Work task: When the records are reproduced, each one must match exactly, and no picture may be kept.

**** Data listing

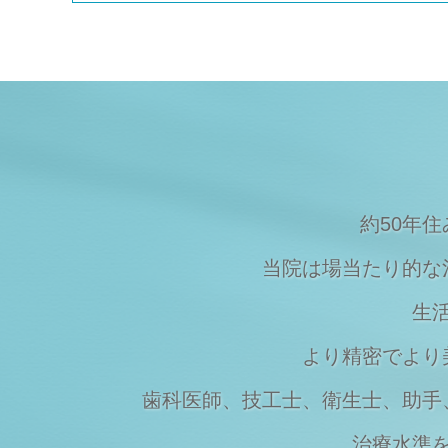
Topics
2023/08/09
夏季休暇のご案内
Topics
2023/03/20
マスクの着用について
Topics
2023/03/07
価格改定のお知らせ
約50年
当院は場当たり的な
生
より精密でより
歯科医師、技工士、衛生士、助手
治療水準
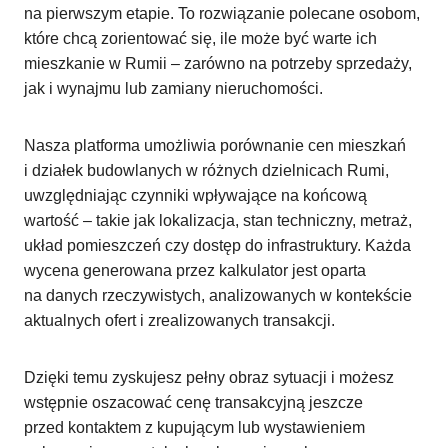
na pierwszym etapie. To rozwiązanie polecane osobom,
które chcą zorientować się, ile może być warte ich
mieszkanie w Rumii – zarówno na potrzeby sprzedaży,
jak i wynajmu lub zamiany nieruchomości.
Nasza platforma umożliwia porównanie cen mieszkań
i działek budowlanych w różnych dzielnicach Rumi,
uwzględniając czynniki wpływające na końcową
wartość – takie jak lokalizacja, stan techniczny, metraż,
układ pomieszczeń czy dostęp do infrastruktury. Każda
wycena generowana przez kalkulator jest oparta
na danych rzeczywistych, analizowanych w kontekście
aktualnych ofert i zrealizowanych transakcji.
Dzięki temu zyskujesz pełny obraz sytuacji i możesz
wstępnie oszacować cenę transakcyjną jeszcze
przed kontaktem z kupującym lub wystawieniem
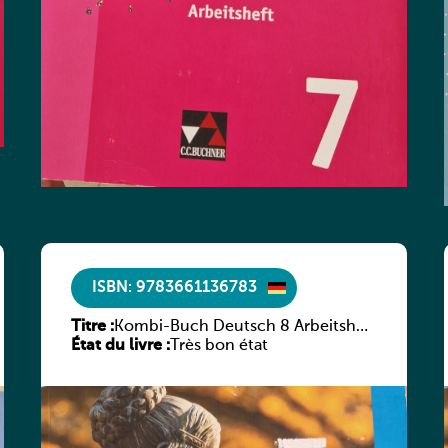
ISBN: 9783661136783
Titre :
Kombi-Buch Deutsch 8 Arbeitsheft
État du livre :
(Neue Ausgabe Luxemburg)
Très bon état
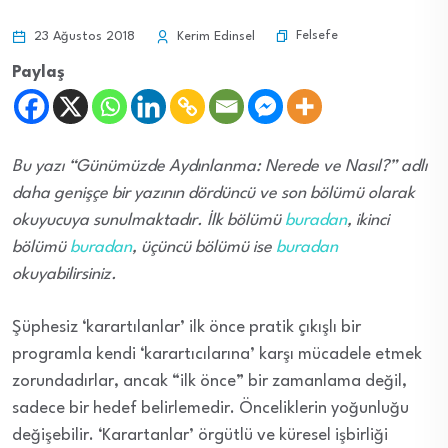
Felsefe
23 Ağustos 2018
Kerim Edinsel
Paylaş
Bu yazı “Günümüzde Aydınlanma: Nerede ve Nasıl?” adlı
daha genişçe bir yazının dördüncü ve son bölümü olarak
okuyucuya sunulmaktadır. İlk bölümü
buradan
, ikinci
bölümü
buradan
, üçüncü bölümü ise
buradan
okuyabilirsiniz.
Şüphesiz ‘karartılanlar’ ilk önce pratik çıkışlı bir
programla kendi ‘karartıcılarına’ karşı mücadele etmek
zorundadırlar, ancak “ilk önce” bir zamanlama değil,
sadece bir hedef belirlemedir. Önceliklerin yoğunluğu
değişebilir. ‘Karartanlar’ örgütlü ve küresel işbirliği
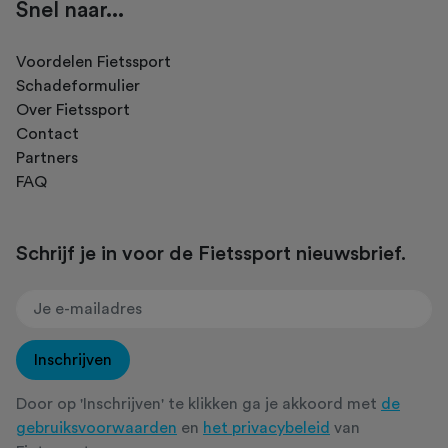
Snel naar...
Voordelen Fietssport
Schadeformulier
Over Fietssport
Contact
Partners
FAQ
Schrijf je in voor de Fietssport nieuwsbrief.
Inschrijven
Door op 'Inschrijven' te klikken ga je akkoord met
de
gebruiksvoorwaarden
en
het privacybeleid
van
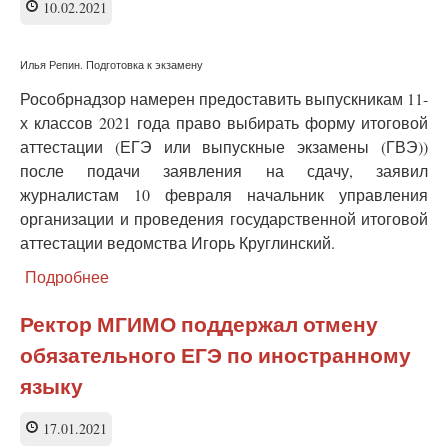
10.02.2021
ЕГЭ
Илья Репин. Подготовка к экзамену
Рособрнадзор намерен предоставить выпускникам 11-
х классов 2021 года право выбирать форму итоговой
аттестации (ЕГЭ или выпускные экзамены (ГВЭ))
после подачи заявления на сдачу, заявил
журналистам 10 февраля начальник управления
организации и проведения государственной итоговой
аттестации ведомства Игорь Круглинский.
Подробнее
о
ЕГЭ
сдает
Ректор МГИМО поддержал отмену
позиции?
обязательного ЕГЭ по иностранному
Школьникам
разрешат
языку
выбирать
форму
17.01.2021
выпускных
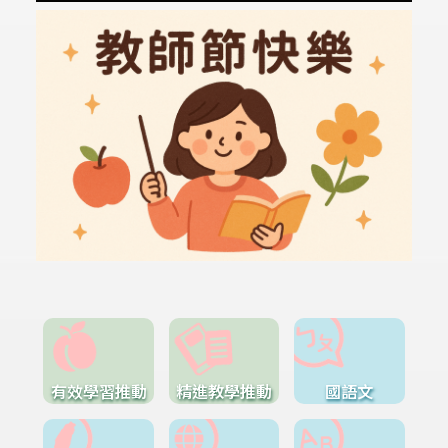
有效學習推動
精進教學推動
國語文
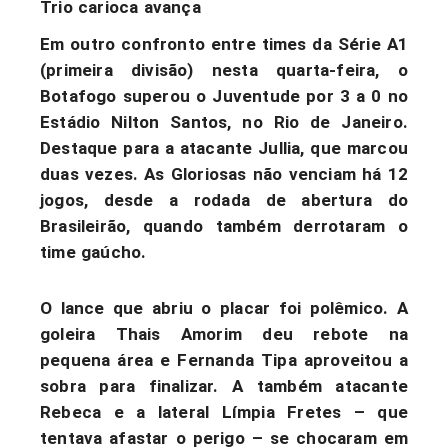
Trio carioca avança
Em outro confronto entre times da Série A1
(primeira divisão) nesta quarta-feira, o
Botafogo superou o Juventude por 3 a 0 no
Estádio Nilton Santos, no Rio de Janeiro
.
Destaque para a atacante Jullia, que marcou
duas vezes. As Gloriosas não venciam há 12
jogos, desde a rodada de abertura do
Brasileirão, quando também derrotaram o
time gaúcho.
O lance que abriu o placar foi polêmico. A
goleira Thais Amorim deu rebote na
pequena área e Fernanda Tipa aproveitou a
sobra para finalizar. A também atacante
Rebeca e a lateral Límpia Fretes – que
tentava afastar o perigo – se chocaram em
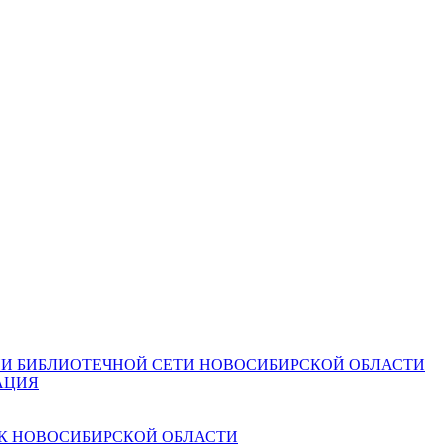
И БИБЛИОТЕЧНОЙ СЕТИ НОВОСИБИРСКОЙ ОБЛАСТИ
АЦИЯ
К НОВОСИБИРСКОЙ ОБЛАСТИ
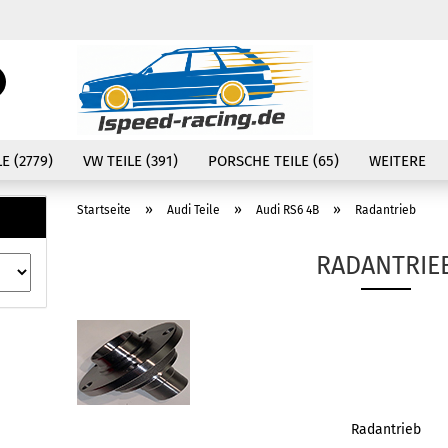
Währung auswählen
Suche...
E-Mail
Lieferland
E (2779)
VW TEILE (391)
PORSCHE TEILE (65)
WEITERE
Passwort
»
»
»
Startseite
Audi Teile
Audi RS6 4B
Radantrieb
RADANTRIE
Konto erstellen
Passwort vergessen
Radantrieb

********

Exercise output:
Topics
2023/08/09
夏季休暇のご案内
Topics
2023/03/20
マスクの着用について
Topics
2023/03/07
価格改定のお知らせ
約50年
当院は場当たり的な
生
より精密でより
歯科医師、技工士、衛生士、助手
治療水準
na pierwszym etapie. To rozwiązanie polecane osobom,
które chcą zorientować się, ile może być warte ich
mieszkanie w Rumii – zarówno na potrzeby sprzedaży,
jak i wynajmu lub zamiany nieruchomości.
Nasza platforma umożliwia porównanie cen mieszkań
i działek budowlanych w różnych dzielnicach Rumi,
uwzględniając czynniki wpływające na końcową
wartość – takie jak lokalizacja, stan techniczny, metraż,
układ pomieszczeń czy dostęp do infrastruktury. Każda
wycena generowana przez kalkulator jest oparta
na danych rzeczywistych, analizowanych w kontekście
aktualnych ofert i zrealizowanych transakcji.
Dzięki temu zyskujesz pełny obraz sytuacji i możesz
wstępnie oszacować cenę transakcyjną jeszcze
przed kontaktem z kupującym lub wystawieniem
ISBN: 9783661136783
Titre :
Kombi-Buch Deutsch 8 Arbeitsheft
État du livre :
(Neue Ausgabe Luxemburg)
Très bon état
Felsefe
23 Ağustos 2018
Kerim Edinsel
Paylaş
Bu yazı “Günümüzde Aydınlanma: Nerede ve Nasıl?” adlı
daha genişçe bir yazının dördüncü ve son bölümü olarak
okuyucuya sunulmaktadır. İlk bölümü
buradan
, ikinci
bölümü
buradan
, üçüncü bölümü ise
buradan
okuyabilirsiniz.
Şüphesiz ‘karartılanlar’ ilk önce pratik çıkışlı bir
programla kendi ‘karartıcılarına’ karşı mücadele etmek
zorundadırlar, ancak “ilk önce” bir zamanlama değil,
sadece bir hedef belirlemedir. Önceliklerin yoğunluğu
değişebilir. ‘Karartanlar’ örgütlü ve küresel işbirliği
Snel naar...
Voordelen Fietssport
Schadeformulier
Over Fietssport
Contact
Partners
FAQ
Schrijf je in voor de Fietssport nieuwsbrief.
Inschrijven
Door op 'Inschrijven' te klikken ga je akkoord met
de
gebruiksvoorwaarden
en
het privacybeleid
van
10.02.2021
ЕГЭ
Илья Репин. Подготовка к экзамену
Рособрнадзор намерен предоставить выпускникам 11-
х классов 2021 года право выбирать форму итоговой
аттестации (ЕГЭ или выпускные экзамены (ГВЭ))
после подачи заявления на сдачу, заявил
журналистам 10 февраля начальник управления
организации и проведения государственной итоговой
аттестации ведомства Игорь Круглинский.
Подробнее
о
ЕГЭ
сдает
Ректор МГИМО поддержал отмену
позиции?
обязательного ЕГЭ по иностранному
Школьникам
разрешат
языку
выбирать
форму
17.01.2021
выпускных
有效學習推動
精進教學推動
國語文
Trio carioca avança
Em outro confronto entre times da Série A1
(primeira divisão) nesta quarta-feira, o
Botafogo superou o Juventude por 3 a 0 no
Estádio Nilton Santos, no Rio de Janeiro
.
Destaque para a atacante Jullia, que marcou
duas vezes. As Gloriosas não venciam há 12
jogos, desde a rodada de abertura do
Brasileirão, quando também derrotaram o
time gaúcho.
O lance que abriu o placar foi polêmico. A
goleira Thais Amorim deu rebote na
pequena área e Fernanda Tipa aproveitou a
sobra para finalizar. A também atacante
Rebeca e a lateral Límpia Fretes – que
tentava afastar o perigo – se chocaram em
И БИБЛИОТЕЧНОЙ СЕТИ НОВОСИБИРСКОЙ ОБЛАСТИ
АЦИЯ
К НОВОСИБИРСКОЙ ОБЛАСТИ
Währung auswählen
Suche...
E-Mail
Lieferland
E (2779)
VW TEILE (391)
PORSCHE TEILE (65)
WEITERE
Passwort
»
»
»
Startseite
Audi Teile
Audi RS6 4B
Radantrieb
RADANTRIE
Konto erstellen
Passwort vergessen
Radantrieb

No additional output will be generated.